──────── DOCUMENT

- Directed by: Robert Michael Lewis
- Written by: George Kirgo
- Produced by: Charles Russell
- Starring: Richard Benjamin Paula Prentiss Roger Ward Noel Ferrier Ray Barrett
- Production company: ABC-Transatlantic Enterprises
- Distributed by: ABC
- Release date: 18 May 1977 (Australia);
- Running time: 100 mins
- Countries: Australia US
- Language: English

= No Room to Run =

No Room to Run is a 1977 Australian television film about an American businessman who kills a man in Sydney. The lead actors, writer, producer and director were all American. It stars real-life husband and wife Richard Benjamin and Paula Prentiss.

It was the first in a series of six TV movies made as co productions between the ABC and Los Angeles–based Transatlantic Enterprises.

==Plot==
Nick Loomis is vice-president in charge of public relations with an international corporation. He travels to Australia to promote the American Youth Orchestra who are performing at the Sydney Opera House. His boss, Garth Kingswood plans to follow
within a few days.

Loomis is met at the airport by his company's Sydney representative, Ralph Fleming. Fleming tells him about the mysterious death of employee Jack Deakin.

Loomis finds himself on the run for murder.

==Cast==
- Richard Benjamin as Nick Loomis
- Paula Prentiss as Terry McKenna
- Barry Sullivan as Garth Kingwood
- Ray Barrett as Jack Deakin
- Anne Haddy as Julie Deakin

==Transatlantic Enterprises==
The ABC's Controller of Television, John Cameron, was interested in getting the ABC involved in international co-productions, to maximise the ABC's drama budget and to increase the chance of overseas sales. Through Global Television, the ABC's distribution in London, they got in contact with 20th Century Fox who agreed to handle US sales for the ABC-BBC show Ben Hall. Fox's representative, Robert Kline, suggested remaking Adventures in Paradise on location and in colour but Cameron felt the islands were too far from Australia. Cameron suggested a series set in the Gulf of Carpentaria and Klein agreed.

────────────────

**THE TASK:** Please continue the article on the film No Room to Run, starting right after its final sentence.

──────── RECORDS SUPPLIED

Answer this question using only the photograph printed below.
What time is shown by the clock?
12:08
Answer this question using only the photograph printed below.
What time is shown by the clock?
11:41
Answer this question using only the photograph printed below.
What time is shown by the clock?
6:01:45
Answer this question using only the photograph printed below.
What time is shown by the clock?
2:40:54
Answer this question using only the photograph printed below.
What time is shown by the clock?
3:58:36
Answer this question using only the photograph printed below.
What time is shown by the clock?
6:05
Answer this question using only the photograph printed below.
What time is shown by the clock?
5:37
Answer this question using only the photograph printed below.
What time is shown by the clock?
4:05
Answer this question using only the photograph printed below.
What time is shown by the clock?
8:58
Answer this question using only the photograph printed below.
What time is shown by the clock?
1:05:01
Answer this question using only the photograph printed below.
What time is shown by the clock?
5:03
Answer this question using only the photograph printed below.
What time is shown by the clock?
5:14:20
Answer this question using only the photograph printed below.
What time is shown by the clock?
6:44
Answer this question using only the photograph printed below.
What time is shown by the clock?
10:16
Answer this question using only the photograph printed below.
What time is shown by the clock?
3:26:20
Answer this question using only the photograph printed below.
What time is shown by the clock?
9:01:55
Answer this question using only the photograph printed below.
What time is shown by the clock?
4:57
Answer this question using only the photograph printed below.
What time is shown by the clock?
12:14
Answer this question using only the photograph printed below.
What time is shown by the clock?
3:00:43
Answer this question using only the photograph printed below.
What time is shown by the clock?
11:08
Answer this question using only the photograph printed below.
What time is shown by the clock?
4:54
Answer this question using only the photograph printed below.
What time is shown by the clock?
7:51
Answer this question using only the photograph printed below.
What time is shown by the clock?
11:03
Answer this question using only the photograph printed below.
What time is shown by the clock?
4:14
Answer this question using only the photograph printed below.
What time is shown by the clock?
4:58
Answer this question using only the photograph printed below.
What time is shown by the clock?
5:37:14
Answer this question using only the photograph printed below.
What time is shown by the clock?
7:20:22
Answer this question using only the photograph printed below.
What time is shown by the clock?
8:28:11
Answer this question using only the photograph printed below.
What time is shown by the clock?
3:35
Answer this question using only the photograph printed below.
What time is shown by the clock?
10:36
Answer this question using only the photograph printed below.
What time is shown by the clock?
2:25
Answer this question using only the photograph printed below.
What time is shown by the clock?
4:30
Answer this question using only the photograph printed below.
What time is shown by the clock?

────────────────

**IN RESPONSE:**
Klein ended up going into business on his own as Transatlantic Enterprises, and it was that company that went into partnership with the ABC. They were going to do a feature-length pilot, then according to Cameron "it seemed that it was going to be easier to get money for a larger package than for one or two singles."

They decided to make a series of TV movies instead. Originally it was six, which then grew to 18 over three years. The films were to have budgets of $1.5 to 2 million and would be screened on ABC television with the option of a theatrical release elsewhere.

Robert Kline, head of Trans Atlantic, said "basically we'll be dealing with creative dimensions that justify American leads being in Australia... Sydney is comparable to Southern California. In those cases where we don't develop a story from scratch, we're finding that scripts calling from California settings can be adapted to Australia.

John Cameron said "Nobody ought to believe that this is going to result in the finest flower of television drama. It will be high action, adventure-orientated, the sort of material that is staple diet for prime-time viewing all over the world. Not too banal or stupid, but nonetheless lightweight for relaxed viewing.”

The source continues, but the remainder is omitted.